Last week, Apple informed members of its Made for iPhone or "MFi" licensing programthat Lightning to USB-C cables for charging and syncing are now permitted to be manufactured. These cables require a new Lightning connector with part number C94, which Made for iPhone program members can now order. 

Apple is selling the new Lightning connector to eligible hardware manufacturers for $2.88 per, and it is estimated to ship in six weeks, according to documentation shared with MacRumors by Hong Kong website 
ChargerLab

Apple-Certified Third-Party Lightning to USB-C Cables Expected Early Next Year


This means that third-party accessory makers enrolled in the Made for iPhone program, such as Anker, Aukey, Belkin, and Incipio, should have the part necessary to create MFi-certified Lightning to USB-C cables by mid-January and, allowing time for production, could be available to purchase by February or March

A Lightning to USB-C cable is required to fast charge the iPhone 8 and newer with an 18W-plus power adapter. Otherwise, the new C94 connector is expected to provide a maximum of 15W of power with a standard power adapter. 
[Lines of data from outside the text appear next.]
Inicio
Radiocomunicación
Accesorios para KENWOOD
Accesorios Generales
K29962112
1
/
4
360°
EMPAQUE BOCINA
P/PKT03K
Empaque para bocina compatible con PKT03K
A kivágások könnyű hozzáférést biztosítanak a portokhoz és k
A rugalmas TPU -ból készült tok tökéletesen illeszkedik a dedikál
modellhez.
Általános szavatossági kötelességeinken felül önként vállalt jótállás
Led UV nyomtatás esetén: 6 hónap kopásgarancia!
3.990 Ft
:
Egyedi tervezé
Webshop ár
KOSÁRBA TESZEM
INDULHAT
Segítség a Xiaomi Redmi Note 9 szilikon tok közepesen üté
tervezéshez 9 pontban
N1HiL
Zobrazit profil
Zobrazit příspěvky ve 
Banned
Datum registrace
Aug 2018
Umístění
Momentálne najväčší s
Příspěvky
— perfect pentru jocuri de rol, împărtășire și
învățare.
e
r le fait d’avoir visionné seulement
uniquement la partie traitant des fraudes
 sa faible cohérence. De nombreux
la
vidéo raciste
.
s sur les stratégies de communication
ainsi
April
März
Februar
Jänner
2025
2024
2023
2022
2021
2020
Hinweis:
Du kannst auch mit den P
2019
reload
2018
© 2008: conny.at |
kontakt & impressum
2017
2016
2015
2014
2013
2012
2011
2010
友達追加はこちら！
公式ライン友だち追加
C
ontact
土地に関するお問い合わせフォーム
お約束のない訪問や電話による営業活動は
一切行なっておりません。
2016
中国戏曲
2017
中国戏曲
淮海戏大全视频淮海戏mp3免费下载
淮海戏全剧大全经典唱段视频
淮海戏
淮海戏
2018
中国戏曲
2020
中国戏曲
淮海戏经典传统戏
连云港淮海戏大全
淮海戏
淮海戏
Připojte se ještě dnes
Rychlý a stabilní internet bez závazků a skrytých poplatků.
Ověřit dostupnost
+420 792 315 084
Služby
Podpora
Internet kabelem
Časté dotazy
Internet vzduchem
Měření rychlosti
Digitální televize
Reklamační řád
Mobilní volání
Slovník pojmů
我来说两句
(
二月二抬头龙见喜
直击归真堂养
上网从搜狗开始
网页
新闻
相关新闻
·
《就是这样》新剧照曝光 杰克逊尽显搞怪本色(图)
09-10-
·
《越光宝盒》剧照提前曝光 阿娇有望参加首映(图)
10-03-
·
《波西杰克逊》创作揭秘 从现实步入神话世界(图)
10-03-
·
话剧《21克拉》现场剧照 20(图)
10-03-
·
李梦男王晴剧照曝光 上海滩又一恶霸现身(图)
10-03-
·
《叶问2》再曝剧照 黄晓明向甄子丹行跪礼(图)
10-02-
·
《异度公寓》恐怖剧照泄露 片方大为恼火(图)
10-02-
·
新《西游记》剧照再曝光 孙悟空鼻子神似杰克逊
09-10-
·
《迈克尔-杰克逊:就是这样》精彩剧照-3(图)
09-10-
Apple is currently the only retailer of certified Lightning to USB-C cables at a cost of 
$19 for the one-meter option and $35 for two-meters in the United States. The one-meter cable was originally $25, but it received a price cut in November 2016 alongside some of Apple's other USB-C adapters and cables. 

The biggest advantage to third-party Lightning to USB-C cables is that many will likely be significantly less expensive than Apple's own, while still meeting Apple performance standards under the Made for iPhone program. Many third-party options will likely have more durable designs too, such as a braided cable. 

Apple first informed its Made for iPhone program members about its 
plans to allow third-party Lightning to USB-C cables earlier this year.